- Lucio Fontana
- Concetto Spaziale, Attese
- signed, titled and inscribed 1 + 1 – 738 A (e impronta digitale dell’autore) on the reverse
- waterpaint on canvas
- 61 by 50 cm. 24 by 19 7/8 in.
- Executed in 1960.
Sale: Sotheby’s Milan, 23 November 1999, Lot 234
Private Collection, Italy (acquired from the above sale)
Thence by descent to the present owner
Enrico Crispolti, Fontana, Catalogo Generale, Vol. I, Milan 1986, p. 325, no. 60 T 71, illustrated
Enrico Crispolti, Lucio Fontana, Catalogo Ragionato di Sculture, Dipinti, Ambientazioni, Vol. I, Milan 2006, p. 495, no. 60 T 71, illustrated
The vigorous black cuts incised into the deep crimson surface of the present work elicit a tenably visceral reading that is steeped in the vernacular of western art history. The ineluctable smoothness of the pulsating red pigment saturates the canvas like blood seeping from an open wound. Concetto Spaziale, Attese is thus a wounded canvas that in turn represents a Modernist echo of the wounds of Christ on the cross. Significantly, much like the art of the past in its deliverance of the message of salvation, in Fontana’s work, it is only by enacting violence upon an unblemished surface and sacrificing the possibility of representational illusion that an intimation of an unknown realm can be attained. Herein, it is his idiosyncratic gesture – the iconoclastic cut – that continues a legacy, which has shaped the development of Western art history: the Christian notion of transfiguration through violence and suffering.

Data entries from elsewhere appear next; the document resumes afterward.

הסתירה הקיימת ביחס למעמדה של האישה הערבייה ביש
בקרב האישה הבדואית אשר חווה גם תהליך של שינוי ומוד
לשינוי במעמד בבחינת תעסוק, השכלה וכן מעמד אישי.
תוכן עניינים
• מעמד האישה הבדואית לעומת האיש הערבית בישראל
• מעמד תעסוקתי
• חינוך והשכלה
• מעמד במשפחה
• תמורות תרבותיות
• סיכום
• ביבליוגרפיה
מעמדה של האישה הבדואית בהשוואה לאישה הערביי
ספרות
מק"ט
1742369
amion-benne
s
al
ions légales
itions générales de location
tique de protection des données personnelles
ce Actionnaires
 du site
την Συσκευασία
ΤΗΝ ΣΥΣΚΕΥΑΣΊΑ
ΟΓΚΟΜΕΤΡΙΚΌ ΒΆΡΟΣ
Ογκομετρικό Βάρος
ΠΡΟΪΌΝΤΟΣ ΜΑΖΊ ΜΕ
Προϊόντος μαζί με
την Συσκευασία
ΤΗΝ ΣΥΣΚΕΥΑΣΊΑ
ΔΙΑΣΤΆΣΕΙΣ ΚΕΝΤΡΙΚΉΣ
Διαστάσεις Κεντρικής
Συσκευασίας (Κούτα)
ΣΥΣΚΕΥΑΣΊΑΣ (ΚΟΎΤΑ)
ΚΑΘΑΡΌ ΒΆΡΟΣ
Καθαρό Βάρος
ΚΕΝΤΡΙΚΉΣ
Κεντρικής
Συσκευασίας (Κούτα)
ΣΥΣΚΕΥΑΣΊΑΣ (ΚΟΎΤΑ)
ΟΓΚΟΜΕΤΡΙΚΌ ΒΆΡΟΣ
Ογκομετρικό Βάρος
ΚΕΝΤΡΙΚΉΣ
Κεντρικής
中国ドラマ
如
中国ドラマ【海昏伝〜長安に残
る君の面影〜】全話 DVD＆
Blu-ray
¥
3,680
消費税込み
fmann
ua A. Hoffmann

Fontana’s work, and particularly his series of tagli, was closely linked with contemporaneous advances in space travel. Just as men like Yuri Gagarin broke through the atmosphere to reveal the infinite void of the cosmos, Fontana sliced open his canvas to reveal the void behind it and irrevocably changed the course of art. To this end, the telletta are as central to the interpretation of this work as the narrow slits themselves. They imply the blackness of space and the insurmountable nothingness of the cosmological void. In Fontana’s own words: “The discovery of the Cosmos is that of a new dimension. It is the infinite: thus I pierce this canvas, which is the basis of all arts and I have created an infinite dimension, an x which for me is the basis for all Contemporary Art” (Lucio Fontana cited in: Exh. Cat., Venice, Peggy Guggenheim Collection, Lucio Fontana: Venice/New York, 2006, p. 19). Through this paradigm-shifting series, Fontana asserts his own identity as a pioneer of painting and a founding father of contemporary art, perfectly positioned to lead the practice onwards into the second half of the Twentieth Century.
With a powerful visceral and chromatic drama, Concetto Spaziale, Attese is a compelling proof of this artist's unmatched and ambitious contribution to the philosophical landscape of the post-war era and a work of crucial art historical importance.